Photographer Zhang Yaxin was one of the only people in China with access to color film during the Chinese Cultural Revolution (1966-76). Zhang was a photographer for Xinhua News Agency when he was chosen by Jiang Qing, the wife of Chairman Mao Zedong, to photograph the performances of the model operas she developed after the Communist Party leaders banned traditional Peking opera for being too bourgeois.
Zhang’s photographs were shown at Stephen Bulger Gallery, in Toronto, earlier this month.
The Chinese Cultural Revolution was, among other things, an attempt by Chairman Mao Zedong to steer Chinese culture back, away from capitalism by encouraging violent class struggle . The six model operas (along with two ballets) were sanctioned productions, the performances of which were filmed so they could be shown around the country, which was how the majority of people saw them. And, they were perhaps all that was available as entertainment or arts.
As evidence of how important this medium was to the Communist Party leaders in spreading their message, consider this about Zhang: The normal allotment of Kodak color film per photographer at Xinhua News Agency was three rolls per year. Zhang had unlimited access to film and used dozens of rolls each time. He also used one of three available Hasselblad cameras (Jiang Qing and another model opera photographer used the other two).

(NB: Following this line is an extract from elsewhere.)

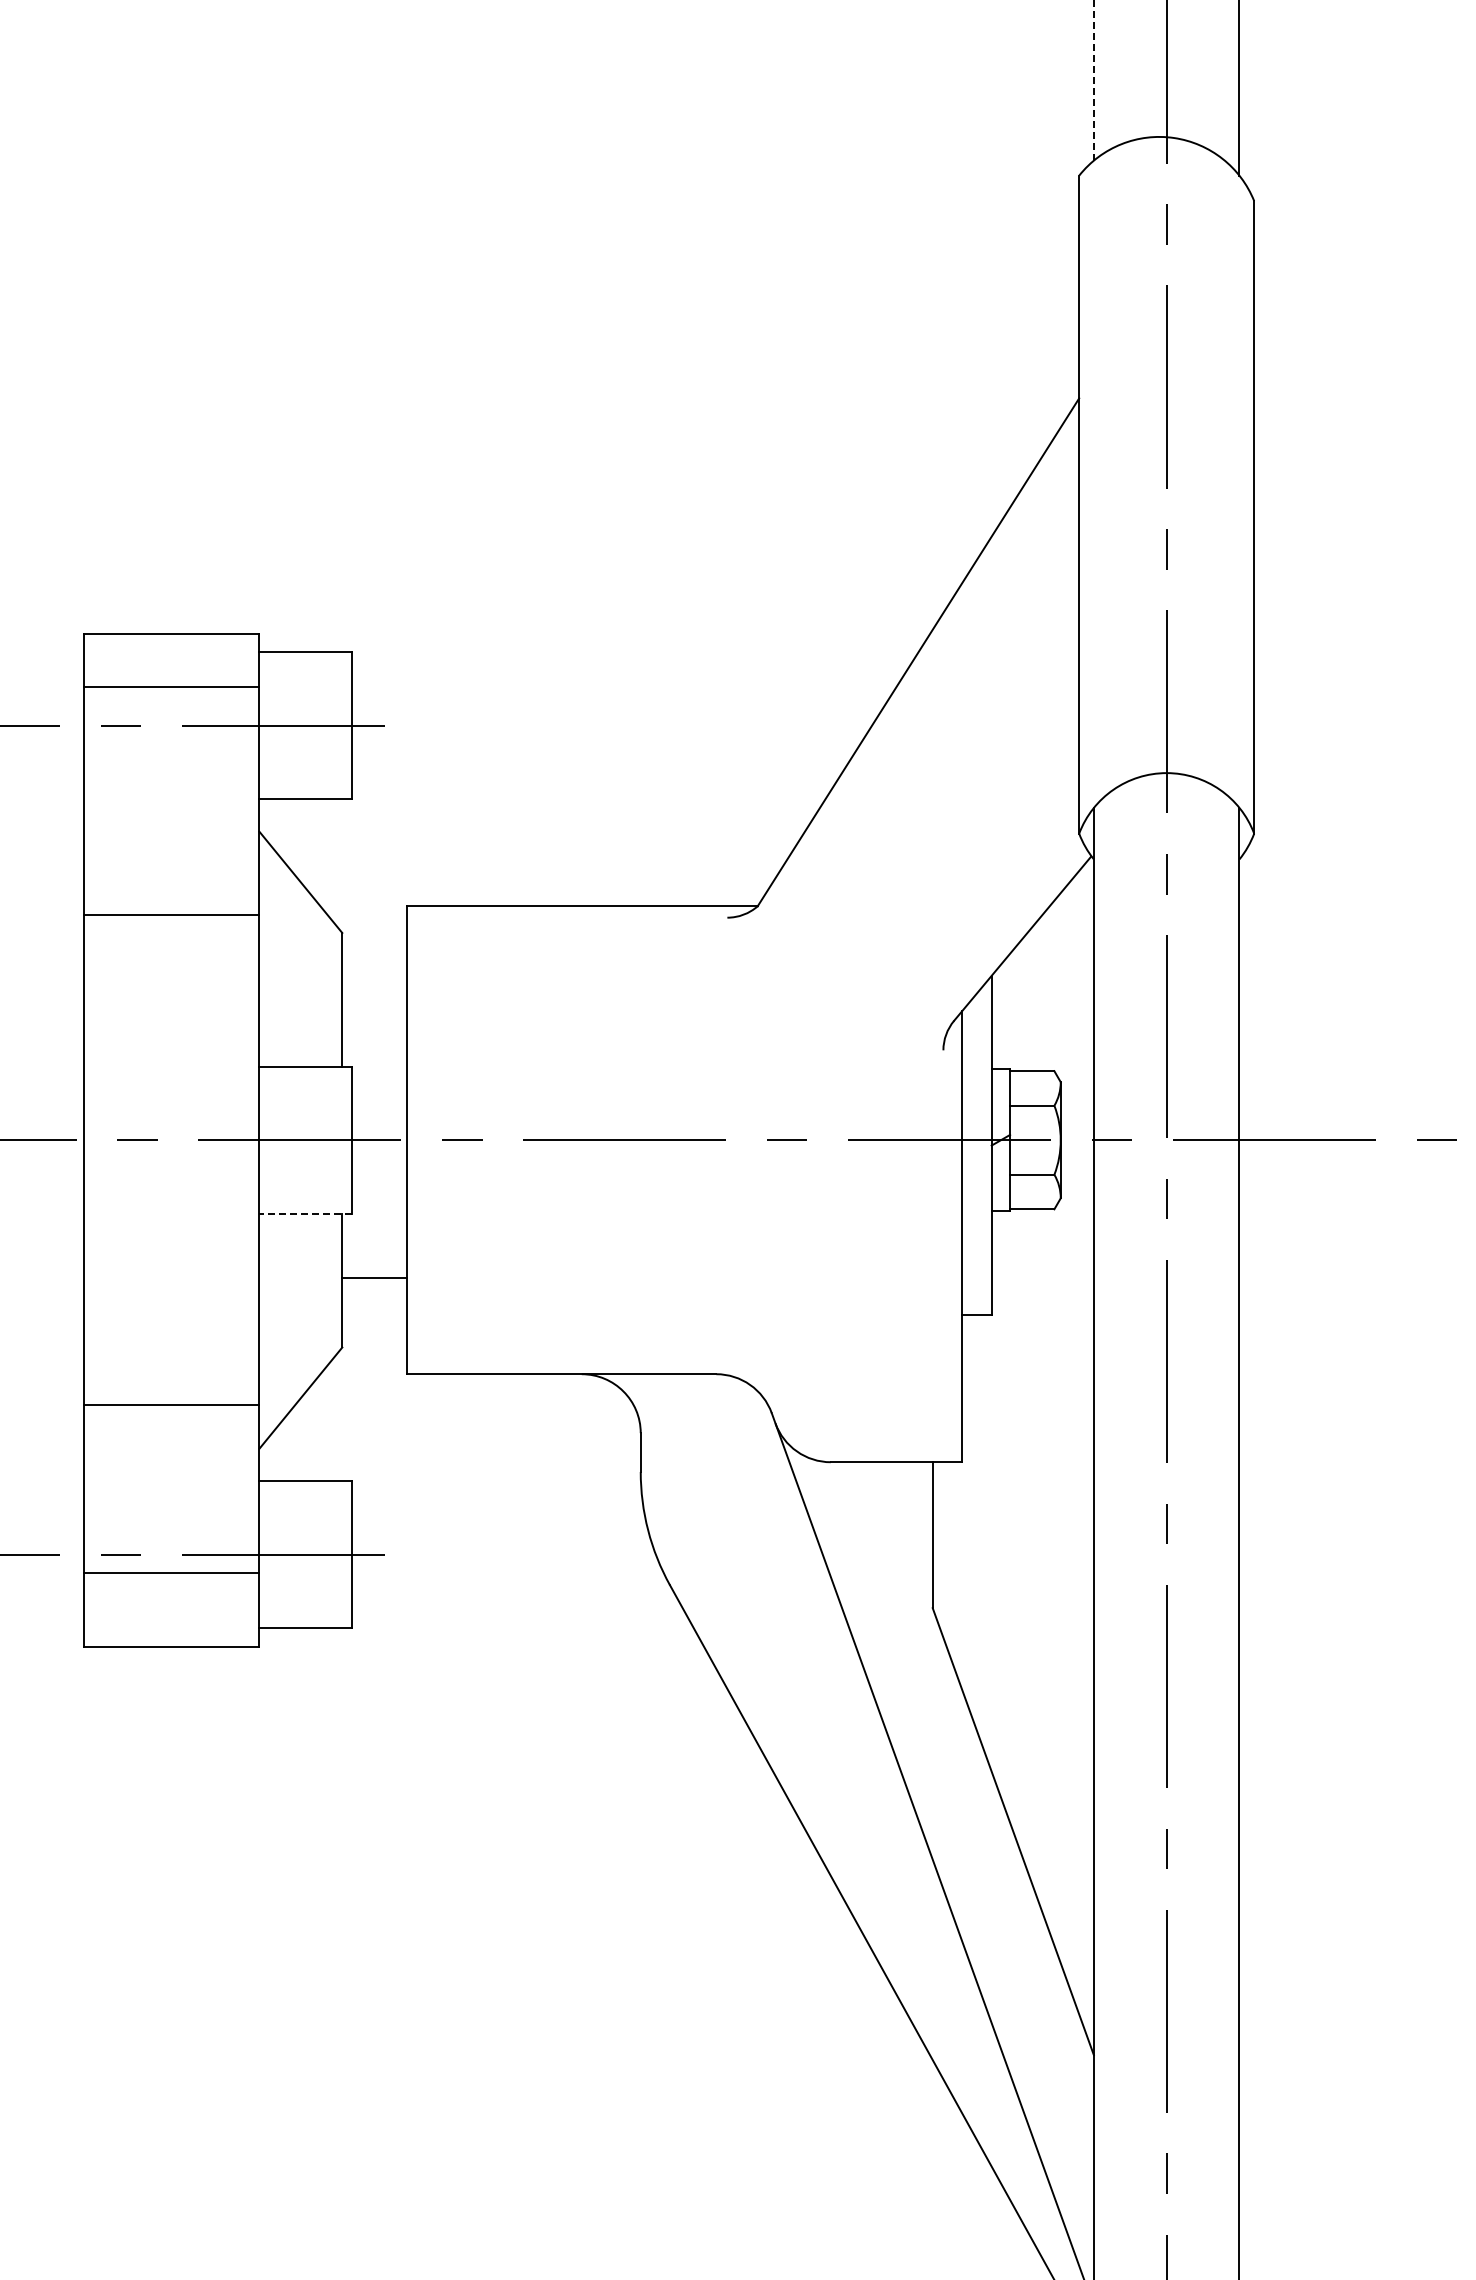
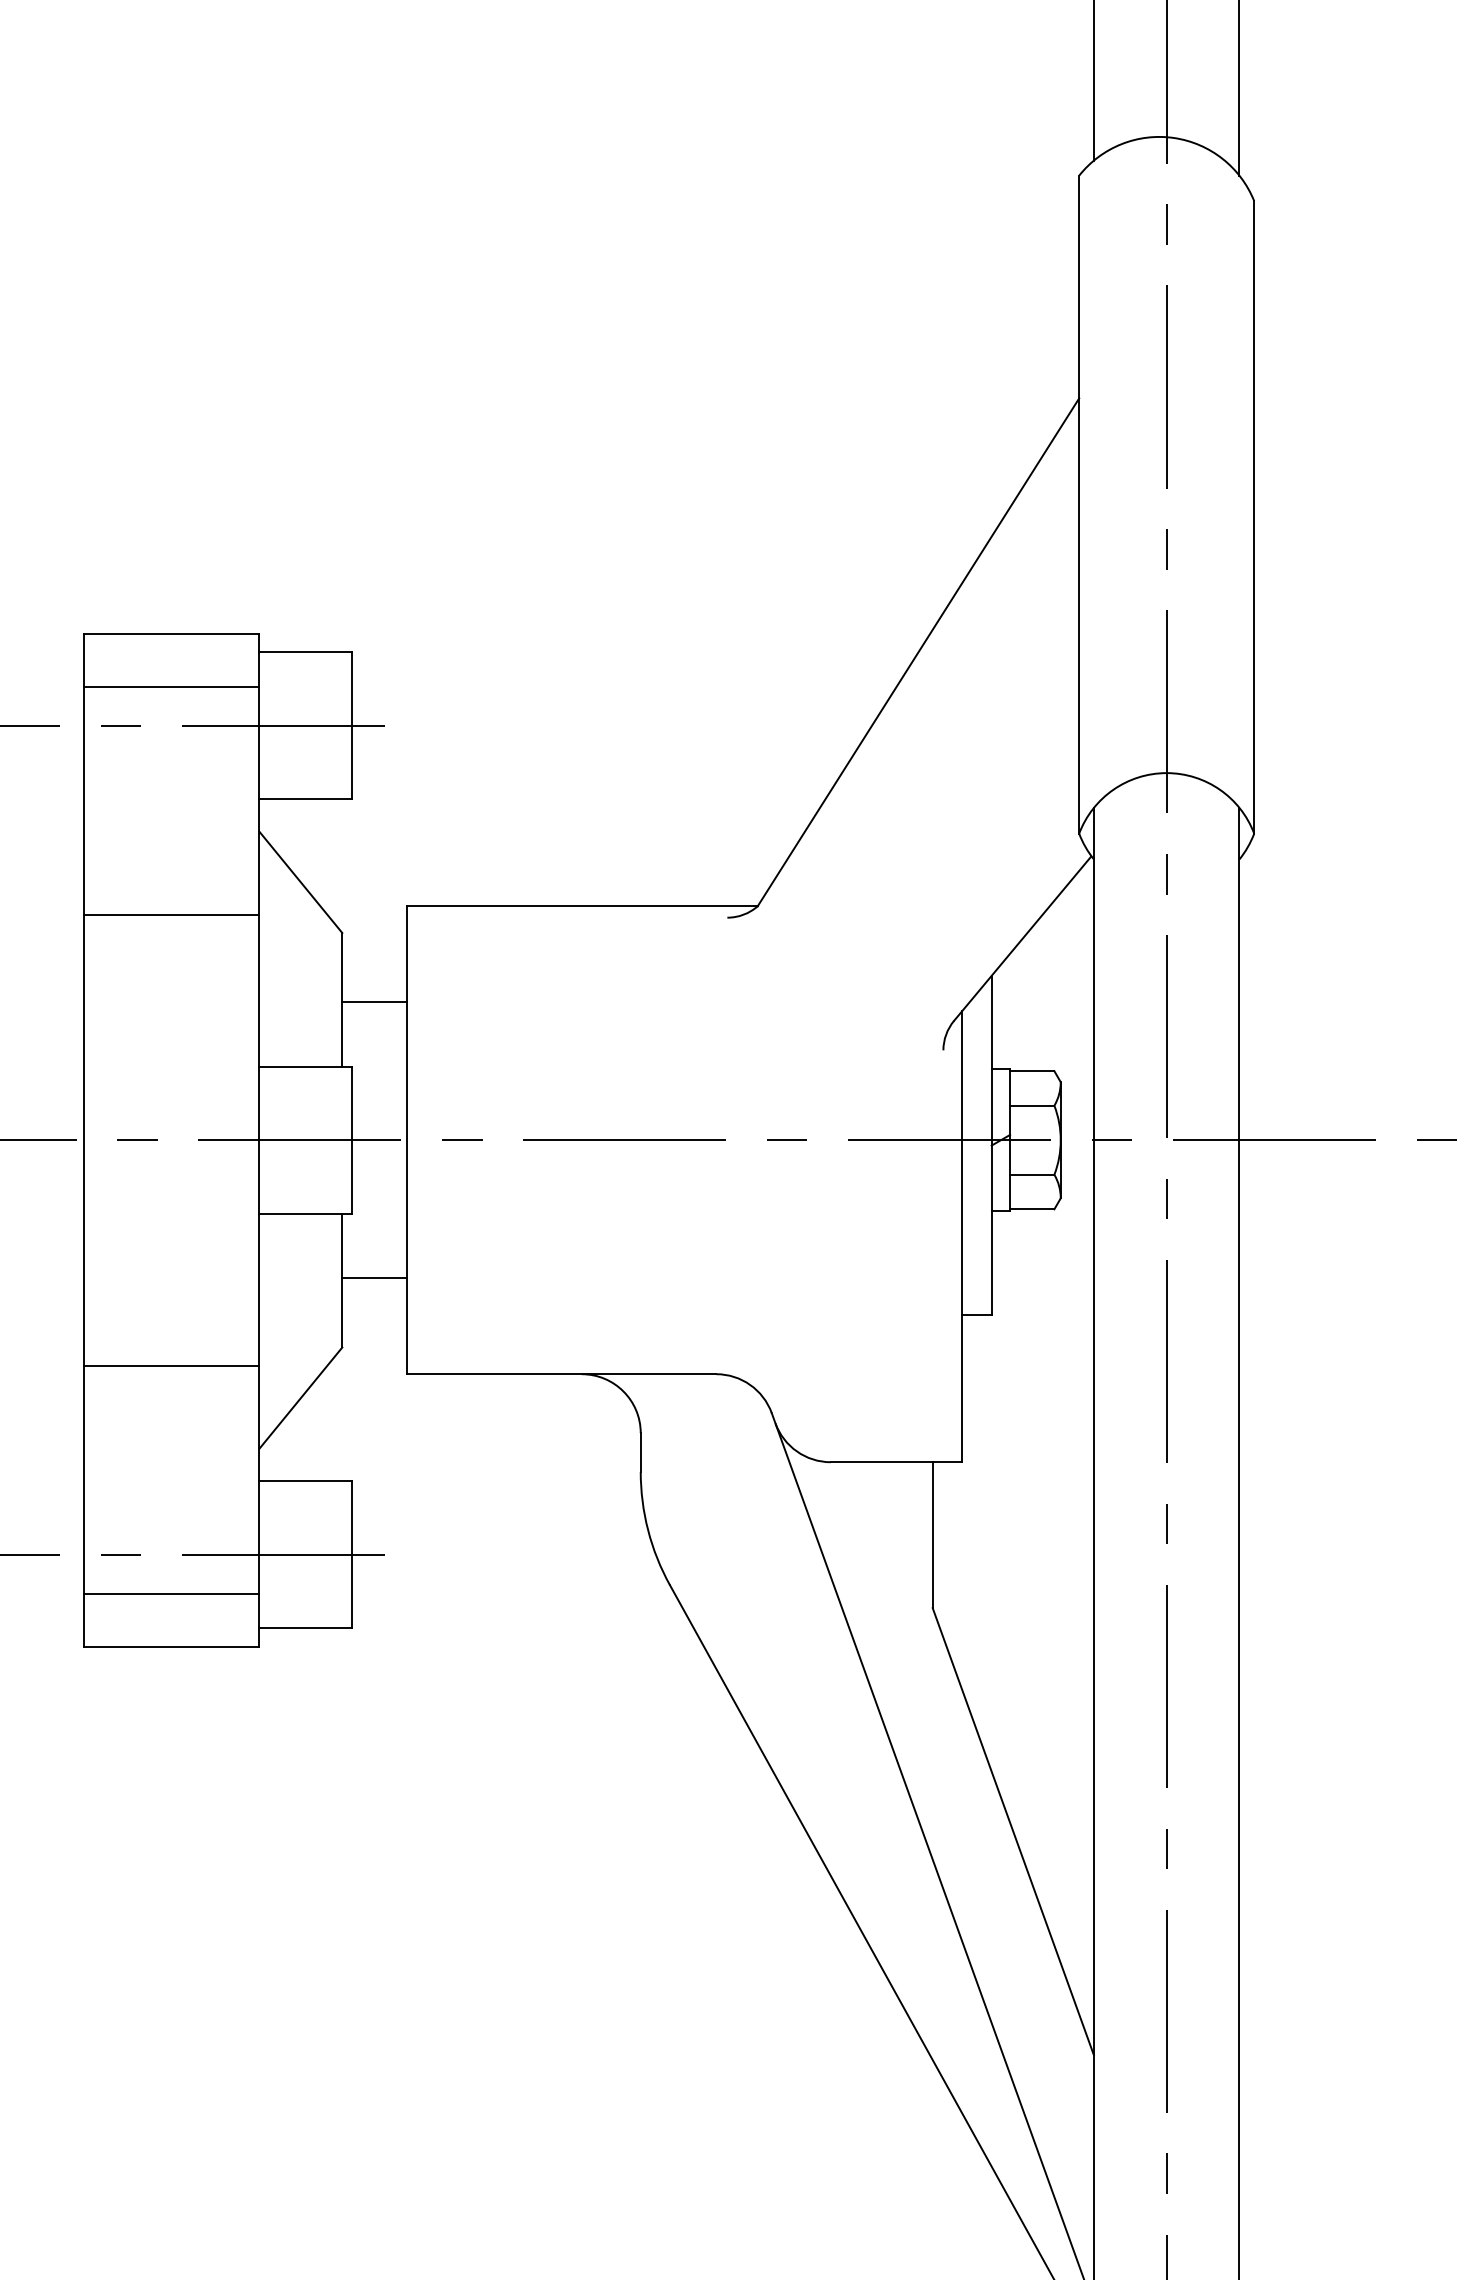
line at (1093, 80): dashed -> solid
line at (374, 1002): none -> present
line at (304, 1213): dashed -> solid
line at (171, 1404) position: (171, 1404) -> (171, 1365)
line at (171, 1572) position: (171, 1572) -> (171, 1593)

That isn’t to say Zhang had it easy. In an essay written by Zhang in Stills of Model Opera: Photograph Works of Zhang (published in 2009, partly by see+ Gallery), he talks about life on the job, which is where he also lived, ate, and slept, along with the rest of the film studio workers.
Zhang writes, “My wife and other family members still lived in my hometown, Heishan County. I seldom had the chance to go home all year round. It was really a trial. The value concept at that time was quite different from the current one. People took the so-called style of life very seriously. Our leaders were very strict with us. Therefore, no matter what happened, I should overcome myself and didn’t dare to make any mistakes. I have shot the model operas for 8 years and I nearly spent every day on the shooting spot. Jiang Qing was eager to finish shooting and see the results; therefore, I was not even allowed to visit my family during the holiday.”
After Zhang’s wife could no longer handle taking care of their children and both of their parents, Zhang told his work that his wife had asked him to come home. Instead, they arranged transfer of all of his family members to Beijing, something that was difficult to arrange at that time.
Despite the conditions the work was made under, Zhang Yaxin’s photographs remain fascinating evidence of the only artwork most citizens of China saw during the Cultural Revolution.